No, she wasn't. She was saying, "Help him, help him," pointing at a fat man on a bench who was wheezing the same death wheeze as Victor except that Victor had suffocated passively and the fat man on the bench was fighting the air around him, as if he could scoop up oxygen with his hands. "Help him," the yellow-haired girl said again, but Amelia stood paralyzed, staring at the dying fat man. For the life of her she couldn't think of a single thing she could do that would be of any help to him.

Fortunately for the fat man, Julia appeared at that moment, triumphantly bearing aloft two cones like someone (an actress perhaps) carrying naming torches. When she saw what was happening she dropped the ice cream and ran toward the bench, pulling her Ventolin inhaler from her handbag and holding it to the fat man's gaping fish mouth.
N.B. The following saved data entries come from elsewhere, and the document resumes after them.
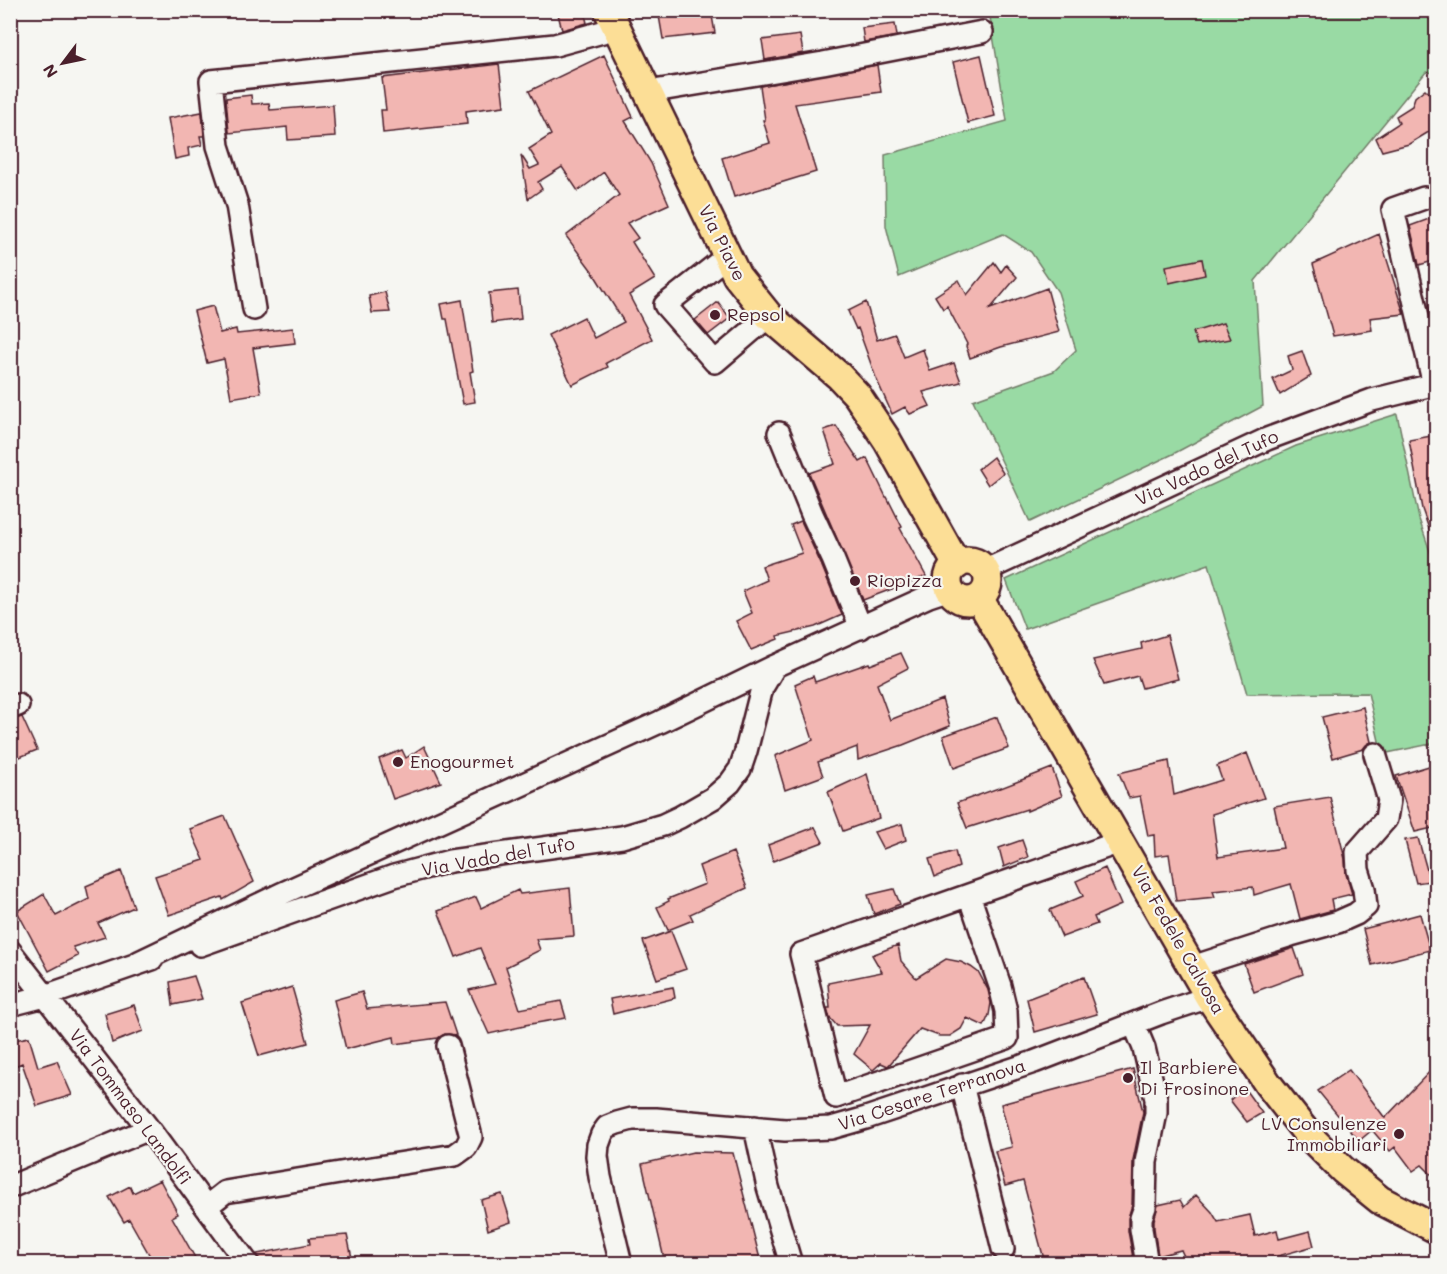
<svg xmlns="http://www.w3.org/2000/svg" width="1447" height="1274" font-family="Mali,sans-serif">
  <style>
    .green { fill: #99daa4; stroke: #727c68; stroke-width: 1.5 }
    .building { fill: #f2b6b2; stroke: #4a1f2b; stroke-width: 1.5 }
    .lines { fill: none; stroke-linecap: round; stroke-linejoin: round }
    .minor-casing { stroke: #4a1f2b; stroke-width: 26 }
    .major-casing { stroke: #4a1f2b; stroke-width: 32 }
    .minor { stroke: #f6f6f2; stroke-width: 21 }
    .major { stroke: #fcde96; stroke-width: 27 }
    .poi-dot { fill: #4a1f2b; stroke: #f6f6f2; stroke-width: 2 }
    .labels { text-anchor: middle; stroke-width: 4.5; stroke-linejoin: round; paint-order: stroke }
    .street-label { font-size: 18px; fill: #4a1f2b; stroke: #f6f6f2 }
    .poi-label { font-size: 18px; fill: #4a1f2b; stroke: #f6f6f2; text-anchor: start }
  </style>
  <rect width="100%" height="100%" fill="#f6f6f2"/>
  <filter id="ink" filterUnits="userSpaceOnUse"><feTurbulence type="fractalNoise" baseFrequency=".0167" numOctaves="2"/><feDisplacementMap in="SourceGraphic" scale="12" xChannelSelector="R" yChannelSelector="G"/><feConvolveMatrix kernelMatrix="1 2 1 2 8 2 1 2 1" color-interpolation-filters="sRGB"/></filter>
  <g filter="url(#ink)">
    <path class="green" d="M989,11H1436V73L1426,72L1255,281L1263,406L1173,454L1030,522L973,400L1054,371L1076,350L1058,292L1031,252L1003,234L899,277L886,226L885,155L1007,121Z
      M1397,414L1419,519L1436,569V743L1382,754L1368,693L1247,694L1209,564L1025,629L1006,580L1296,446Z"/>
    <path class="building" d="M557,10H584L587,23L562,30Z
      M658,10H711L715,33L663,39Z
      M895,24L897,36L864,42L862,28Z
      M800,35L803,53L765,60L762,40Z
      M604,55L633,117L625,121L651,163L669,204L627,223L638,238L632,242L655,279L629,295L652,339L606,363L608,367L572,385L548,335L584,317L594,338L624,322L592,271L566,236L619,195L604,172L578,191L562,167L538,182L542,189L528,199L521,155L530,169L539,165L529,149L551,135L529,91Z
      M981,55L995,116L968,123L953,62Z
      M499,64L504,106L466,111L467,124L383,133L381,110H386L382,78Z
      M877,65L881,92L795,104L816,172L734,197L722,158L770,143L763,120H765L760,86Z
      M1425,89L1437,101V127L1409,144L1382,151L1376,138L1399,123L1396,116L1412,106L1415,97Z
      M251,95L252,104L269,103L270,110L333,105L335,137L288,140L287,127L229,133L226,98Z
      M202,112L204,136H200L202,145L188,148L189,156L175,159L168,118Z
      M1437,216V260L1419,265L1410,226Z
      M1379,234L1404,314L1370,318L1372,330L1333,336L1313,264Z
      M1202,259L1205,275L1169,283L1166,266Z
      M994,262L1001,272L1006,265L1017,277L990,309L1047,288L1059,332L1001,347L970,358L966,346L967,344L947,306L943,309L935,296L959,280L967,295Z
      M518,290L521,319L492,323L489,293Z
      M385,292L390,312L372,313L369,296Z
      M462,300L473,371L470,372L475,402L463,404L447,319H444L441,304Z
      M718,302L730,318L708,335L695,320Z
      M866,302L877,340L895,334L904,357L923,349L930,371L954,363L961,382L923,392L930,406L910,414L905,407L892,414L876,378L858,328L856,329L848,311Z
      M213,306L220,333L236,329L237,334L293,328L295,343L253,348L261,393L231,398L224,359L207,363L194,311Z
      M1223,323L1230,339L1197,345L1193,332Z
      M1302,351L1311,376L1280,395L1273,379L1292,370L1288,356Z
      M836,426L860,462L867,458L886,497H887L902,527L900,528L926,576L863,600L809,473L835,464L824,430Z
      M1437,435V542L1434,543L1422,509L1409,440Z
      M993,457L1003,473L988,485L978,469Z
      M801,521L821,564L842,615L815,627L777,636L778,639L751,650L736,621L752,613L743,591L767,580L762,566L802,553L791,525Z
      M1167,635L1178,679L1142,688L1138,676L1104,685L1093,660L1142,649L1141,643Z
      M901,653L908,668L877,684L890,720L942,699L950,726L903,745L858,760L857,747L818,762L823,776L785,790L775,756L813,740L795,684L813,676L815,682L869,663L870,665Z
      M1363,707L1371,742L1366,745L1363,749L1333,758L1322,717Z
      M22,717L37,750L10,761V720Z
      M997,717L1009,748L954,768L943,736Z
      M424,746L441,782L393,799L379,759L402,750L406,758Z
      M1247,753L1264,798L1212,814L1218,857L1283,848L1274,806L1330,797L1345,859L1346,874L1352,894L1331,899L1333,910L1300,919L1291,884L1254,895L1253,887L1213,891L1215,897L1176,901L1169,854L1155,856L1154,835L1148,836L1140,796L1129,798L1119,773L1169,761L1174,795L1222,780L1217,766Z
      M1429,766L1437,796V827L1415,832L1396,776Z
      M1052,768L1062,796L1027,811V809L967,828L957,803L1001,787V788Z
      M867,774L879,818L843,831L828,792Z
      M225,816L254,882L223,900L222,897L169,915L155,876L204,860L190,829Z
      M902,824L906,840L883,849L874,832Z
      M815,827L823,842L773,861L768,845Z
      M1418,838L1430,881L1416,883L1405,840Z
      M1022,840L1028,857L1004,867L999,848Z
      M955,851L959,867L935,877L929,859Z
      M733,852L747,888L690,914L693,920L668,930L657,907L669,901L668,899L705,884L699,866Z
      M1105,868L1121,905L1094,917L1097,924L1062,937L1050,910L1083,896L1076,881Z
      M121,871L134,907L98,923L105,937L73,947L78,956L49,971L17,911L44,894L56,916L89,899L86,886Z
      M570,888L574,936L536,939L540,950L506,967L520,1009L561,1001L566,1018L525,1025V1026L489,1034L469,990L495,984L480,948L456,957L438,911L476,897L481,908L518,890L520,894Z
      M894,889L900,904L874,914L868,895Z
      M1420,914L1430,950L1372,965L1363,929Z
      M671,931L686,969L657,979L643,941Z
      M898,945L901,961L916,978L946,959L961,962L971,967L979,973L988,990L991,1003L989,1015L984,1026L967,1018L961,1029L950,1036H939L920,1029L888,1066L881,1063L873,1070L854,1054L870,1025L837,1026L830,1018L827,1008H830L828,983L882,972L872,955Z
      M1294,948L1303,974L1254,992L1244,964Z
      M194,976L202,999L173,1005L170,982Z
      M1084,977L1097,1014L1035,1032L1027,999Z
      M292,987L308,1043L259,1056L242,1003Z
      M673,987L675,998L613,1014L610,999Z
      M362,992L367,1009L445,1002L456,1035L445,1034L438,1038L395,1044L394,1037L346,1049L334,1000Z
      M134,1005L143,1031L112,1043L105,1014Z
      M29,1037L38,1067L57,1061L72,1095L37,1106L22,1063L10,1068V1041Z
      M1437,1064V1180L1422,1165L1413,1171L1395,1147L1390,1151L1372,1130L1359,1141L1318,1091L1349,1070L1385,1118Z
      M1133,1069L1143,1112L1133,1160L1132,1205L1128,1218V1231L1134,1263H1045L1023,1181L1005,1186L995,1151L1012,1147L1001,1104Z
      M1244,1088L1262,1113L1247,1122L1230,1100Z
      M693,1152L733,1153L761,1263H665L642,1164Z
      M160,1180L178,1214L172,1217L198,1263H154L129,1219L124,1222L109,1197L130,1186L133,1193Z
      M502,1194L511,1222L488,1230L481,1200Z
      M1196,1195L1212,1212L1218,1222L1250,1215L1255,1236L1277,1230L1279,1239L1310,1231L1314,1246L1260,1261L1261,1263H1187L1181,1250L1158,1256L1154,1228V1220L1158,1205L1180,1200L1184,1207Z
      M347,1235L352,1258L320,1263H261L257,1254L310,1244L309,1238Z"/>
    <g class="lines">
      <g class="minor-casing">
        <path id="minor" d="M648,92L823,63L982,32
          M1424,198L1393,209L1434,385
          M727,256L665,305L715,362L769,316
          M254,309L237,205L218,146L211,81L555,45L617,28
          M779,433L812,514L833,559L861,628
          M984,571L1267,439L1372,400L1436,384
          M10,708L18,705
          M969,895L1000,986L1006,1011L1007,1038L836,1097L801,954L1120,842
          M200,945L394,876L450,861L622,837L663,825L680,817L713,798L730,783L740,769L746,751L762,688L775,666
          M10,951L149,1129L248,1264
          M139,962L281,894L660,722L775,666L929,596L950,589
          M1192,967L1291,935L1338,922L1356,914L1366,906L1364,889L1358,870L1357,852L1386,819L1389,800L1375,754
          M10,1005L45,996L152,959
          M1134,1024L1144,1048L1156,1099V1113L1146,1162L1145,1207L1141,1218V1229L1147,1264
          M962,1085L1003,1249
          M755,1127L768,1187L791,1264
          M10,1187L149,1129
          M206,1207L225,1192L346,1172L455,1155L466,1147L471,1137L448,1046
          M621,1264L600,1177L597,1156L598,1145L602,1134L607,1127L617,1123L632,1119H656L785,1130L831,1128L866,1118L1034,1062L1161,1013L1209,997"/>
      </g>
      <g class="major-casing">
        <path id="major" d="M608,10L737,276L769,316L839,376L857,395L887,440L957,565
          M948 581a20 20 0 1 1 40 0a20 20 0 1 1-40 0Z
          M979,598L1209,997L1268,1084L1309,1136L1343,1170L1380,1200L1436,1229"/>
      </g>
      <use href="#minor" class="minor"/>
      <use href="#major" class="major"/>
    </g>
  </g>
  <g class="poi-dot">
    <circle cx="715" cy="315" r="6"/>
    <circle cx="855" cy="581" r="6"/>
    <circle cx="398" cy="762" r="6"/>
    <circle cx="1128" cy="1078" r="6"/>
    <circle cx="1399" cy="1134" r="6"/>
  </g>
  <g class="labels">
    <g class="street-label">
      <text transform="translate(722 243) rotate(63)" y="6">Via Piave</text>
      <text transform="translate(1207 468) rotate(-25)" y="6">Via Vado del Tufo</text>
      <text transform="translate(498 857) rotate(-10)" y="6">Via Vado del Tufo</text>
      <text transform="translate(1178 940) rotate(60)" y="6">Via Fedele Calvosa</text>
      <text transform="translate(932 1095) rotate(-18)" y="6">Via Cesare Terranova</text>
      <text transform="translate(130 1107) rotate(53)" y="6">Via Tommaso Landolfi</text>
    </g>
    <g class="poi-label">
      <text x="727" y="321">Repsol</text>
      <text x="867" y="587">Riopizza</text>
      <text x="410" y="768">Enogourmet</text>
      <text x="1140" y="1074">Il Barbiere<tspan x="1140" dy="21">Di Frosinone</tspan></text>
      <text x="1387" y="1130" text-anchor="end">LV Consulenze<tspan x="1387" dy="21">Immobiliari</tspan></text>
    </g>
  </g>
  <rect width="1447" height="1274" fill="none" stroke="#f6f6f2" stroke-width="36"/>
  <rect x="18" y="18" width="1411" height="1238" fill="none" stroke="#4a1f2b" stroke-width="2" filter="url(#ink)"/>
  <g transform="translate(63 63) rotate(238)" stroke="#f6f6f2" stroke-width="4.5" paint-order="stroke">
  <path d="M0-4.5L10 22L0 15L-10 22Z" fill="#4a1f2b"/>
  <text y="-9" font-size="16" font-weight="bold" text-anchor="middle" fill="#4a1f2b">N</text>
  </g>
</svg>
Then she produced her mobile and thrust it at Amelia, shouting, "Phone an ambulance!" as if she were back in Casualty, but Amelia couldn't even put out a hand to take the phone from her. "For fuck's sake, Milly," Julia snapped and gave the phone instead to the yellow-haired girl, who might be retarded and stupid and filthy and homeless and addicted to drugs, but at least, unlike Amelia, she was capable of dialing 999 and saving someone's life.